Turn the lines of the listing below, from the line containing "kappa, f1, accuracy" through the line containing "What is the label", into a numbered list, omitting blank lines. Include both end lines.
★ ★ ★ ★ ★ ★ ★
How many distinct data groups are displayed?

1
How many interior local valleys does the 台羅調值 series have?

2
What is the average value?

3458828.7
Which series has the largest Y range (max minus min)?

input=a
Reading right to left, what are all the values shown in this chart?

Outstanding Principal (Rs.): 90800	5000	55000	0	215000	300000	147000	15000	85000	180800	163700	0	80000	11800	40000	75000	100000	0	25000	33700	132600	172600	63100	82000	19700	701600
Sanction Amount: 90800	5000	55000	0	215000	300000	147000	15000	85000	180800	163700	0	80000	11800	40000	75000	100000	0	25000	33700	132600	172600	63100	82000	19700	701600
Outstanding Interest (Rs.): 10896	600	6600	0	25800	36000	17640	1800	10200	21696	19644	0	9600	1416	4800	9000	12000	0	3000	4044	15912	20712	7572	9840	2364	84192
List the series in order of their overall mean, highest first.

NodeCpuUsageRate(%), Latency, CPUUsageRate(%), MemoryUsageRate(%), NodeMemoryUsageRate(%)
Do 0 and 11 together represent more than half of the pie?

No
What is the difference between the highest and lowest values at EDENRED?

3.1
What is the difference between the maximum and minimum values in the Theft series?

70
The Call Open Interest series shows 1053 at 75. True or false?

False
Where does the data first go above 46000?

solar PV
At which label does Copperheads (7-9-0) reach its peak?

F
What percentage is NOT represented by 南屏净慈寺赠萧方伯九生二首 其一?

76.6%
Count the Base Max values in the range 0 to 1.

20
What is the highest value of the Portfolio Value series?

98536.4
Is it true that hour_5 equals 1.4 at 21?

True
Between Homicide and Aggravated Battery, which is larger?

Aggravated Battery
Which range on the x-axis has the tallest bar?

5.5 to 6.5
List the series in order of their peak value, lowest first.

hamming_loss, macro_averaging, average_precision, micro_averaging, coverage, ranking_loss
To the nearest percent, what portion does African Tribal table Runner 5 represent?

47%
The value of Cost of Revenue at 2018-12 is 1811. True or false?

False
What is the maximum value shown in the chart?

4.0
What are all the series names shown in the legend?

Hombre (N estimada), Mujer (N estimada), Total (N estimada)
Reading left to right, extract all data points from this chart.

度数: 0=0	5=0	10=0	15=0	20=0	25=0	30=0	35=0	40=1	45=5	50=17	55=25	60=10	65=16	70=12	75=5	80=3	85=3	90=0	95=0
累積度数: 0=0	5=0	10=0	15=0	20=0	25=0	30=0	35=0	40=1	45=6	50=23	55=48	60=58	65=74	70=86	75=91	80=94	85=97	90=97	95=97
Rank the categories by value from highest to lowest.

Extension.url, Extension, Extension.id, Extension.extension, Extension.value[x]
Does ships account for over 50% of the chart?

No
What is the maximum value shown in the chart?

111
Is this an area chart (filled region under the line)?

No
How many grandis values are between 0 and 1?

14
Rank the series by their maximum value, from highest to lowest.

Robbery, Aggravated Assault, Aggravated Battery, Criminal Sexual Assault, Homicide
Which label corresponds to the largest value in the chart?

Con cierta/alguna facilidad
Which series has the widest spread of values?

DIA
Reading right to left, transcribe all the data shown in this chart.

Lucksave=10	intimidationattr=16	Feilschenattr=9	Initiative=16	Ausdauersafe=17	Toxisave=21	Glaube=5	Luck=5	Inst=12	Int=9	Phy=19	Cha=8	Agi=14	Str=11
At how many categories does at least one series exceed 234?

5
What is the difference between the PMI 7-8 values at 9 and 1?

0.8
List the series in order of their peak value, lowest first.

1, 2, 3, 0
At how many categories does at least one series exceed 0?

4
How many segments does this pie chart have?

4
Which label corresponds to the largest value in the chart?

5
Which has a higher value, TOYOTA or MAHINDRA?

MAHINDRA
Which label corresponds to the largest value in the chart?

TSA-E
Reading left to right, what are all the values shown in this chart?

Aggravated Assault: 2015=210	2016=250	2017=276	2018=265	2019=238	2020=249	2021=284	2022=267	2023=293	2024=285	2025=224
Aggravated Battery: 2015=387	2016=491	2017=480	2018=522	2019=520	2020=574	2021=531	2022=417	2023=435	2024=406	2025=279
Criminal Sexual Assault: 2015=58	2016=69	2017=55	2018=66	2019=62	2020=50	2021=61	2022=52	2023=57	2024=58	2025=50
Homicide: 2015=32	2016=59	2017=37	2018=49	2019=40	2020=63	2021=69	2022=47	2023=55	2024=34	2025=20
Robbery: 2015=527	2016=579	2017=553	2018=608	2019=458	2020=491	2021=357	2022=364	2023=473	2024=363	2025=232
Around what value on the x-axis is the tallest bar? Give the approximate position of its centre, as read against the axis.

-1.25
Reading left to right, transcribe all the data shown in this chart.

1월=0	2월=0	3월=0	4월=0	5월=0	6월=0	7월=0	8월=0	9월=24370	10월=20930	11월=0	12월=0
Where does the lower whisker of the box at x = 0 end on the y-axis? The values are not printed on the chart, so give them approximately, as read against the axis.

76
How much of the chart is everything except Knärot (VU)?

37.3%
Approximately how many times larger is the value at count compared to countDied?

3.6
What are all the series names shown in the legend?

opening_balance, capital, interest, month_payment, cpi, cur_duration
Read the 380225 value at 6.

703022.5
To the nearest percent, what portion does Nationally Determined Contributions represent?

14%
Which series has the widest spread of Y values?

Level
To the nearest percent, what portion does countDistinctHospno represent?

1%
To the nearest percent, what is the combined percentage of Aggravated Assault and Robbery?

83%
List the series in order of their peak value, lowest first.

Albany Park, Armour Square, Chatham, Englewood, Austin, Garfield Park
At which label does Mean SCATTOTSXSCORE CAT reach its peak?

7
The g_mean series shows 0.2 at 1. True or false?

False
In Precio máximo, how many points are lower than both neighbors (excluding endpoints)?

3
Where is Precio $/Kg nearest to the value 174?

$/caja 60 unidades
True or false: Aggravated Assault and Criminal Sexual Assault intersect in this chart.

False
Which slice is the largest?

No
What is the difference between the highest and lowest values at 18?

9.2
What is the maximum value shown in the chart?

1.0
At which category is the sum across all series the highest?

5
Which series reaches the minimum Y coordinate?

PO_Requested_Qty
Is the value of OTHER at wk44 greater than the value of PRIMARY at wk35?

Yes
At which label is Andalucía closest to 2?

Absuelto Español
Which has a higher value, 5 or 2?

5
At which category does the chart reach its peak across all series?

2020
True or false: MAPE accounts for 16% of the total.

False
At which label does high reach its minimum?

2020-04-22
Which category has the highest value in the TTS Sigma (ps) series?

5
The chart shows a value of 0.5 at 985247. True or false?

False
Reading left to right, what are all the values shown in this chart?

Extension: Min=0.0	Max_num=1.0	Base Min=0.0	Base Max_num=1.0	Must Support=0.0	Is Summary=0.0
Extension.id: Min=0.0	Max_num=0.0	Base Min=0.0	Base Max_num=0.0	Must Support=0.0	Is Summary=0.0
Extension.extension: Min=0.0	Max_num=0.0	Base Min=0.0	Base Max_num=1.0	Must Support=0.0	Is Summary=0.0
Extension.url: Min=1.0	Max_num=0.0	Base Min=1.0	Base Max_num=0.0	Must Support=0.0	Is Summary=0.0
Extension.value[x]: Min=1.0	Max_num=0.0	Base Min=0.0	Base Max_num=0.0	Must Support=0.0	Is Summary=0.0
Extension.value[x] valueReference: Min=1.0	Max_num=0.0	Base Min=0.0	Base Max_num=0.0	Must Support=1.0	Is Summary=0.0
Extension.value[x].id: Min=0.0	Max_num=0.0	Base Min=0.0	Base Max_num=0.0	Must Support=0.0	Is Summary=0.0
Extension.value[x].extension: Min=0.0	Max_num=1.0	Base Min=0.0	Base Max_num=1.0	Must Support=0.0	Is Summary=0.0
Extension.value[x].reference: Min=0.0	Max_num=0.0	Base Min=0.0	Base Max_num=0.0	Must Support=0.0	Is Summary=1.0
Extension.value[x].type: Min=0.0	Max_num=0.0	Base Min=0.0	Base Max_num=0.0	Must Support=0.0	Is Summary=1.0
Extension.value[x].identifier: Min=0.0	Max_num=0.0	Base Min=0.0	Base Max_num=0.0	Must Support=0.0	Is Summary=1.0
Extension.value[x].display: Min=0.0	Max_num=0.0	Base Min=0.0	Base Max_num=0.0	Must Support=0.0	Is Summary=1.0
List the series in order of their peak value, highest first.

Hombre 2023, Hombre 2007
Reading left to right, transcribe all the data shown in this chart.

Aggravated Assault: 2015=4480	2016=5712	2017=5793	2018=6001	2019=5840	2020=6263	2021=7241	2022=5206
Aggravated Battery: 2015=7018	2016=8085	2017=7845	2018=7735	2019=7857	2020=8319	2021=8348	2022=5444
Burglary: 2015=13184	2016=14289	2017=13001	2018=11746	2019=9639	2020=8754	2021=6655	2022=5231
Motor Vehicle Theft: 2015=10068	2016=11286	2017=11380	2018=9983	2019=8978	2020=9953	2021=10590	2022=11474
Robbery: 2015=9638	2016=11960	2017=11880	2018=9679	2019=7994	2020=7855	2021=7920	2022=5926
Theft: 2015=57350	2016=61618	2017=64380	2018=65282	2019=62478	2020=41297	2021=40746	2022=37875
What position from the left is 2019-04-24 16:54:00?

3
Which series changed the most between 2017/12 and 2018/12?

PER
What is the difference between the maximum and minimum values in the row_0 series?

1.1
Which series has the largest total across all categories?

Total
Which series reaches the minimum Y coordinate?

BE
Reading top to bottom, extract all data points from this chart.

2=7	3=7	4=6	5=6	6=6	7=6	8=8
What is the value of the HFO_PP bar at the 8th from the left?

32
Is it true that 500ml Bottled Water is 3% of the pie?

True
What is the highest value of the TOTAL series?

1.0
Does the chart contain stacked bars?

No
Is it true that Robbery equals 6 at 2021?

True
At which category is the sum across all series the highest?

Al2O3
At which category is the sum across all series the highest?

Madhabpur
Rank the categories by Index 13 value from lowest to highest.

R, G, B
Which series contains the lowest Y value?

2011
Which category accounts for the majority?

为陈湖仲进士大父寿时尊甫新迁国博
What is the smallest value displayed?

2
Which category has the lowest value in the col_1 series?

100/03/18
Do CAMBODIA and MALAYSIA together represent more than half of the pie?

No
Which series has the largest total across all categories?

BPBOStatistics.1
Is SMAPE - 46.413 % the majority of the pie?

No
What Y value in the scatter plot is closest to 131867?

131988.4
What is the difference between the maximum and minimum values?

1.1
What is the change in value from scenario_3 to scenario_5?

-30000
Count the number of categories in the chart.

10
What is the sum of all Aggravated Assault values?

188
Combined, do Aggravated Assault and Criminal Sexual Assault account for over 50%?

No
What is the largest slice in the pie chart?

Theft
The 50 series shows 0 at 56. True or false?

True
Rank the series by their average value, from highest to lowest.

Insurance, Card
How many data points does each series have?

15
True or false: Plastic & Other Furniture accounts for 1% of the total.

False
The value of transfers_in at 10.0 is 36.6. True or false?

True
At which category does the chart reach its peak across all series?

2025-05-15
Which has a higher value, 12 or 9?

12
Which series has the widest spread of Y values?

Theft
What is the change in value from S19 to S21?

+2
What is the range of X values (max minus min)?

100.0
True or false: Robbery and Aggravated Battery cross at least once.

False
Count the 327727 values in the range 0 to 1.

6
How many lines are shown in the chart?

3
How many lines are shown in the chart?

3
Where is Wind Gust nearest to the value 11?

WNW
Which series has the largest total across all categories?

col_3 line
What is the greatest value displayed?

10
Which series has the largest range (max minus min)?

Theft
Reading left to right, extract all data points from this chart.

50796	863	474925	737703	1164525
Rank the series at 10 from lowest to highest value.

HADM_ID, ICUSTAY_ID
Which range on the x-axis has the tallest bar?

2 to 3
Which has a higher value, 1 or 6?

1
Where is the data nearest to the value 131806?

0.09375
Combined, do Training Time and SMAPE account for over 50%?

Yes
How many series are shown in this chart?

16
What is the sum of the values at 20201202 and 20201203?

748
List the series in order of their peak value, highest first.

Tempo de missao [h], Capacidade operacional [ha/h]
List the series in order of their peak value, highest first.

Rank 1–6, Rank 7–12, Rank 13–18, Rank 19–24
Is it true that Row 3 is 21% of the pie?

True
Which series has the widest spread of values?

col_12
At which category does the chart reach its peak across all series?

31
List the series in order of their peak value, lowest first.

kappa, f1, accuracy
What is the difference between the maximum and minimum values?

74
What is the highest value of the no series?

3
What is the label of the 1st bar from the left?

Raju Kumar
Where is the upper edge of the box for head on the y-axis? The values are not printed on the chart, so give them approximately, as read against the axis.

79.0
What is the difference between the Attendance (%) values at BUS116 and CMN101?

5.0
★ ★ ★ ★ ★ ★ ★
- [Output]
1. kappa, f1, accuracy
2. What is the difference between the maximum and minimum values?
3. 74
4. What is the highest value of the no series?
5. 3
6. What is the label of the 1st bar from the left?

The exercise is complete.